Work request ▸ Return, exactly and in full, the lines of the records below starting at the one with "Forma juridica" and ending at the one with "Rapporto sulla contr", and no other lines.

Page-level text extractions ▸
────────────────────────────────────────
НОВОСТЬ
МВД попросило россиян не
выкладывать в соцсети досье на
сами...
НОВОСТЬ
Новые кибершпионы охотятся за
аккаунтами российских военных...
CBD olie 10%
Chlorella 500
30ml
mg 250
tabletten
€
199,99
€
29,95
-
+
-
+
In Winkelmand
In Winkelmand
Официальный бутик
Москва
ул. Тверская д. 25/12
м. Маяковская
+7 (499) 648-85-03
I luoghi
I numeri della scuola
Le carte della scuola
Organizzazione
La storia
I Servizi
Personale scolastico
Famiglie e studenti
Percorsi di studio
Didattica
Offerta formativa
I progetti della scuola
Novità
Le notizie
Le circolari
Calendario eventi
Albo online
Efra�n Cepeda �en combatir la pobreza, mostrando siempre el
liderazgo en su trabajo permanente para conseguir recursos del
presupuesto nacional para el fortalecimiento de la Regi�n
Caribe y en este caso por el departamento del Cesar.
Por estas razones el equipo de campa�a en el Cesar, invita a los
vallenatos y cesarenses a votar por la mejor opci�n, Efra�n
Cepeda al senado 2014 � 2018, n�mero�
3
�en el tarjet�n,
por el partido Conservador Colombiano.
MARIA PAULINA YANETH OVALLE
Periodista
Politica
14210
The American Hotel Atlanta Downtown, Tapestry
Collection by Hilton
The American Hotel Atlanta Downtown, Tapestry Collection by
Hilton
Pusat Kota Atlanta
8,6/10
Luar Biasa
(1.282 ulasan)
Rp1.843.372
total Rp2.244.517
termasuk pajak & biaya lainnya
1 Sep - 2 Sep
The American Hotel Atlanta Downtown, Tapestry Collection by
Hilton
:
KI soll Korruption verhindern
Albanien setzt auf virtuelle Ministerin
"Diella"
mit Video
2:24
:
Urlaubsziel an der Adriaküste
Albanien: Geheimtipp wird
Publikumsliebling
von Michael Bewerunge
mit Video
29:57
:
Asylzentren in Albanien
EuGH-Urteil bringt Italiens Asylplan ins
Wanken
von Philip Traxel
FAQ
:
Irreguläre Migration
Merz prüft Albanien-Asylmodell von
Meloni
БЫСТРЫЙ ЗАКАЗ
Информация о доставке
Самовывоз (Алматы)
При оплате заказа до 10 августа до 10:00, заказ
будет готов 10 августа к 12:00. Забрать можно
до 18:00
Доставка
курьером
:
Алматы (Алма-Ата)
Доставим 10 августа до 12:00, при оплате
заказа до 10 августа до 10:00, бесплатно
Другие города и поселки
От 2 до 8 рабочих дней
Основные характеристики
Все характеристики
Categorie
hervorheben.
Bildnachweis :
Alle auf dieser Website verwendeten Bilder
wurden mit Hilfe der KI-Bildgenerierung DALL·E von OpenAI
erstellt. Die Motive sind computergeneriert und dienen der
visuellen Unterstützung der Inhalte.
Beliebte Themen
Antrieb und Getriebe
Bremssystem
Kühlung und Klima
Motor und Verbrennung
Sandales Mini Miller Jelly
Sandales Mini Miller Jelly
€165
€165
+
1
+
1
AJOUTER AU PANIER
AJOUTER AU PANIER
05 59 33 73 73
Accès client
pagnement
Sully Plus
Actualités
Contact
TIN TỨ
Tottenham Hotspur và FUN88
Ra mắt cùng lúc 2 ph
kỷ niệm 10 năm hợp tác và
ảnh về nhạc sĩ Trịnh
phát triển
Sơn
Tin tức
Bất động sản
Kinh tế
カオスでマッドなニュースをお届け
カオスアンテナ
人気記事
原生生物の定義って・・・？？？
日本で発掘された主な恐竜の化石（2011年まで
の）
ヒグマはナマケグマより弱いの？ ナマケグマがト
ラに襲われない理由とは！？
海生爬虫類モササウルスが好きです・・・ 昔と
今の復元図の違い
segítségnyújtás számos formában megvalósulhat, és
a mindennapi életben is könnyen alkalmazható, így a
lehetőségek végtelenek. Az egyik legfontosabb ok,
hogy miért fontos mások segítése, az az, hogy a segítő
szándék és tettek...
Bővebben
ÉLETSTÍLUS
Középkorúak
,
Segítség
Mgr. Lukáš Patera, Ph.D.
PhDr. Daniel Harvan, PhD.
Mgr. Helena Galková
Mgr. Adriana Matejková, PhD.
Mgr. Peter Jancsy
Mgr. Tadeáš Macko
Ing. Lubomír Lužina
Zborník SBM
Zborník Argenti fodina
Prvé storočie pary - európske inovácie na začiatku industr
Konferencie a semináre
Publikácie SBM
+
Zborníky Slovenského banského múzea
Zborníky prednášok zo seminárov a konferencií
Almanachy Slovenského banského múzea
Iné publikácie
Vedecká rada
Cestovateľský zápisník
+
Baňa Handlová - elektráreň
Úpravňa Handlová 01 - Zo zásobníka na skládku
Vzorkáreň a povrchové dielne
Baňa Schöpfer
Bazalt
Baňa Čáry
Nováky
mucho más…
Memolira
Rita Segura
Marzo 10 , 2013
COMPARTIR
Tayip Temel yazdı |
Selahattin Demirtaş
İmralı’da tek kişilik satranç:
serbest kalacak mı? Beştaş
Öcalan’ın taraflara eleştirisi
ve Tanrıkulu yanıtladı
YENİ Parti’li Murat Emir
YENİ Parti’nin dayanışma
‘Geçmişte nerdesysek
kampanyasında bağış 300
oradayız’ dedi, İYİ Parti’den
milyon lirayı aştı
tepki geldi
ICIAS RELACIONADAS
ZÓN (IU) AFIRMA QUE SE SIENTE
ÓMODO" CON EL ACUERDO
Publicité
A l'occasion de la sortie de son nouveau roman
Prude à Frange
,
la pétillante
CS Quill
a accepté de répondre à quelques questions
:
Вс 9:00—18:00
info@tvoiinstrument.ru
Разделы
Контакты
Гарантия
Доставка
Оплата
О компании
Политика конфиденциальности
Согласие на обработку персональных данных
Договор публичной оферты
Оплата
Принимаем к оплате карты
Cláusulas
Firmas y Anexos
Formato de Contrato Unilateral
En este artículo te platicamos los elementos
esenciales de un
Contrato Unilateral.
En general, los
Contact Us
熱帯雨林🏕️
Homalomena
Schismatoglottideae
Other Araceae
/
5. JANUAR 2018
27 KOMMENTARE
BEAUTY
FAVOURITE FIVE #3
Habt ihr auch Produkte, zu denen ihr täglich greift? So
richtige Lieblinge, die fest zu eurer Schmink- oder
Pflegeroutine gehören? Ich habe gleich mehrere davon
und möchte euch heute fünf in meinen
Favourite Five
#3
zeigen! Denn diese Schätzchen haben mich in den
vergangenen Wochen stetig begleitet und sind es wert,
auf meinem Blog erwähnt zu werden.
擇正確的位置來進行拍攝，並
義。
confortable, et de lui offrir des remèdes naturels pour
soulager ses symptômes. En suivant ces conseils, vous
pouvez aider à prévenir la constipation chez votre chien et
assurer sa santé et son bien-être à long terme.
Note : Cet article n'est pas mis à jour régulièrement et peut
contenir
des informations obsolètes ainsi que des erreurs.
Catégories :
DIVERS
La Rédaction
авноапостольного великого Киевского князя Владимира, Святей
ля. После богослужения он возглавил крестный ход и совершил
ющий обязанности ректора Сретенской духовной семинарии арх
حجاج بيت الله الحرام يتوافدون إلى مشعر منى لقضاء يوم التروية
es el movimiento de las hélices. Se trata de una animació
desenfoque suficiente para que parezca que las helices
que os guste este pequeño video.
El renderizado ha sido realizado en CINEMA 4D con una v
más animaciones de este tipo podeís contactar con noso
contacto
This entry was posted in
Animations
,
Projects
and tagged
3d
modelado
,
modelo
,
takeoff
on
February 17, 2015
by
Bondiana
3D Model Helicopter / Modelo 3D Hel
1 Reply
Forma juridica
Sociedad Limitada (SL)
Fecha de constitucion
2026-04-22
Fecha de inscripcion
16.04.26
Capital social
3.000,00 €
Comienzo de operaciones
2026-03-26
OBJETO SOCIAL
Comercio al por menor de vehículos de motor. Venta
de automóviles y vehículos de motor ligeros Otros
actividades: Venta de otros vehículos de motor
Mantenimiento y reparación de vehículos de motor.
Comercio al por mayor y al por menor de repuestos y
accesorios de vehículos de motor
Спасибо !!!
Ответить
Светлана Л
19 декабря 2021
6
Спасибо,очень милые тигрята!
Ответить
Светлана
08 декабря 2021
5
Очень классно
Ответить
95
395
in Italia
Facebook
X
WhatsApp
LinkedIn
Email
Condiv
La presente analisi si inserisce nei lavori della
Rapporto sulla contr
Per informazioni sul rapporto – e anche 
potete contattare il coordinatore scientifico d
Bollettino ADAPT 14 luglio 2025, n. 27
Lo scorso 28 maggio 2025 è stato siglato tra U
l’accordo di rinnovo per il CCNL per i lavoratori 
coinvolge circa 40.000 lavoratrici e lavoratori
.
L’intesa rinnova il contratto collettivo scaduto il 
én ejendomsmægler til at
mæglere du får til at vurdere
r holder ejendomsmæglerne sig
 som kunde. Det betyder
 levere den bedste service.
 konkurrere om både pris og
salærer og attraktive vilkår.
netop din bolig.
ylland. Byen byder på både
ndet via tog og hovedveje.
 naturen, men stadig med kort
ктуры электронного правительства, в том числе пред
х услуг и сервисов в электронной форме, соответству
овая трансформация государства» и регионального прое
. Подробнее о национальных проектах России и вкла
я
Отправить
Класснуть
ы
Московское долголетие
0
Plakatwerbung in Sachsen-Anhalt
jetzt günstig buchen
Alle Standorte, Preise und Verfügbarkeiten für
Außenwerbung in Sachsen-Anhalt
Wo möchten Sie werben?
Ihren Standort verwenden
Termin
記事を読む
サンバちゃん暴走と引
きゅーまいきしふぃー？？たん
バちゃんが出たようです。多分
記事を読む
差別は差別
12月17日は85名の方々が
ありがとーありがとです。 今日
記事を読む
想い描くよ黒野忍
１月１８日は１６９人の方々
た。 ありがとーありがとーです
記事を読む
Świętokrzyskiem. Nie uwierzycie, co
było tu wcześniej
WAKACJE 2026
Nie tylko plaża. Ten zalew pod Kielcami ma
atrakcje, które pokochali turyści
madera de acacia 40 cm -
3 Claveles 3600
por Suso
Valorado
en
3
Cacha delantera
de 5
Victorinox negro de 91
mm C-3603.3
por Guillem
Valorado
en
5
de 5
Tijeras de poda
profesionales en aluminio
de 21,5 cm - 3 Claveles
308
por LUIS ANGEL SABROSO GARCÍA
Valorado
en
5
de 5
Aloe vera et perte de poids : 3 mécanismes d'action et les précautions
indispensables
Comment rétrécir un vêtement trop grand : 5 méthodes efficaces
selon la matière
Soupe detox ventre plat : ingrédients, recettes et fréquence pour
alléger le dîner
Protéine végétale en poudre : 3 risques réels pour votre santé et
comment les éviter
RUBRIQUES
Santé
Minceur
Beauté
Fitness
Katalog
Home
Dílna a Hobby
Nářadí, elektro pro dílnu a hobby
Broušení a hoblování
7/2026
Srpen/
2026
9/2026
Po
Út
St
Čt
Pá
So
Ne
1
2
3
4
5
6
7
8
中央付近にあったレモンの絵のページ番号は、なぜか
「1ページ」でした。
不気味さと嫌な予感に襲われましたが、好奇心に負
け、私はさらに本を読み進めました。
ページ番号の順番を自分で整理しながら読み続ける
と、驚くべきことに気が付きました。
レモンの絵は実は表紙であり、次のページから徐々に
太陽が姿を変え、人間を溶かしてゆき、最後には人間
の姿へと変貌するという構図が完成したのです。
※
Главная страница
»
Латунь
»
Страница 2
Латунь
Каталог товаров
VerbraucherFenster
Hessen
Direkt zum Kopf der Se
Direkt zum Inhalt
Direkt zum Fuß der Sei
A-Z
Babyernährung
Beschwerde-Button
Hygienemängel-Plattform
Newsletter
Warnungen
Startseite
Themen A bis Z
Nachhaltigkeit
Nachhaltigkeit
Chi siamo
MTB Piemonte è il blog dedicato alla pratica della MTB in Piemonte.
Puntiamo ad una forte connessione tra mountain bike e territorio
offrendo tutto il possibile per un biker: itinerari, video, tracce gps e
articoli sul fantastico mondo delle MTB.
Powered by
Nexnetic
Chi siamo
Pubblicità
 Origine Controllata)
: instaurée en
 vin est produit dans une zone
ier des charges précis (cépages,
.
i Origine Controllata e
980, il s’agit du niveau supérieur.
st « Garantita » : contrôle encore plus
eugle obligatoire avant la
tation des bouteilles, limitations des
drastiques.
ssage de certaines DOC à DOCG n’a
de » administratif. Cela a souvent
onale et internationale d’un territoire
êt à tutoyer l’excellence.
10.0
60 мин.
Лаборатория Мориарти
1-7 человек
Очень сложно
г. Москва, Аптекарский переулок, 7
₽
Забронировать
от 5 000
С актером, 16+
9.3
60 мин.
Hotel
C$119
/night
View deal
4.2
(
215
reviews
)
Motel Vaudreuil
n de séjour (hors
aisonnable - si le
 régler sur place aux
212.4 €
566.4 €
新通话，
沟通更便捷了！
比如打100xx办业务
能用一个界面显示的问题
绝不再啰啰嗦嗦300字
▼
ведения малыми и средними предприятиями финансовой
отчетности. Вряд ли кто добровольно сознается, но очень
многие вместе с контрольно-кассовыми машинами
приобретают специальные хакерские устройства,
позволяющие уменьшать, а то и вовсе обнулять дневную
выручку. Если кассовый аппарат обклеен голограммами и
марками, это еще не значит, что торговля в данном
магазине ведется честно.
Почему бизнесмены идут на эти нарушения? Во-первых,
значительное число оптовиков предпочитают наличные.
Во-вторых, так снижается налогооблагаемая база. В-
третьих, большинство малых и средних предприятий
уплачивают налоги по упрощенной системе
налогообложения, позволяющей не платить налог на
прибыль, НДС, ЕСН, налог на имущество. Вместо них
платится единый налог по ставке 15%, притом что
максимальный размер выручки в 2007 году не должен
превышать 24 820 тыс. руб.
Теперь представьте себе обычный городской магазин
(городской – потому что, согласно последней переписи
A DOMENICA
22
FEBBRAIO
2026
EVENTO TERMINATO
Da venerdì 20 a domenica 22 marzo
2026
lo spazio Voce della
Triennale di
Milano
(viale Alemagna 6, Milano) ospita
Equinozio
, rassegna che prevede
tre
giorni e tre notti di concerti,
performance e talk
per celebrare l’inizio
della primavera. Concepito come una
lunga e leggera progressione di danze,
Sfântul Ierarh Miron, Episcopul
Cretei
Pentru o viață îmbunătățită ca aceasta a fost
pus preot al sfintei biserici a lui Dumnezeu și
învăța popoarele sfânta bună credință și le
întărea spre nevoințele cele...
────────────────────────────────────────
Result of this task ▸
Forma juridica
Sociedad Limitada (SL)
Fecha de constitucion
2026-04-22
Fecha de inscripcion
16.04.26
Capital social
3.000,00 €
Comienzo de operaciones
2026-03-26
OBJETO SOCIAL
Comercio al por menor de vehículos de motor. Venta
de automóviles y vehículos de motor ligeros Otros
actividades: Venta de otros vehículos de motor
Mantenimiento y reparación de vehículos de motor.
Comercio al por mayor y al por menor de repuestos y
accesorios de vehículos de motor
Спасибо !!!
Ответить
Светлана Л
19 декабря 2021
6
Спасибо,очень милые тигрята!
Ответить
Светлана
08 декабря 2021
5
Очень классно
Ответить
95
395
in Italia
Facebook
X
WhatsApp
LinkedIn
Email
Condiv
La presente analisi si inserisce nei lavori della
Rapporto sulla contr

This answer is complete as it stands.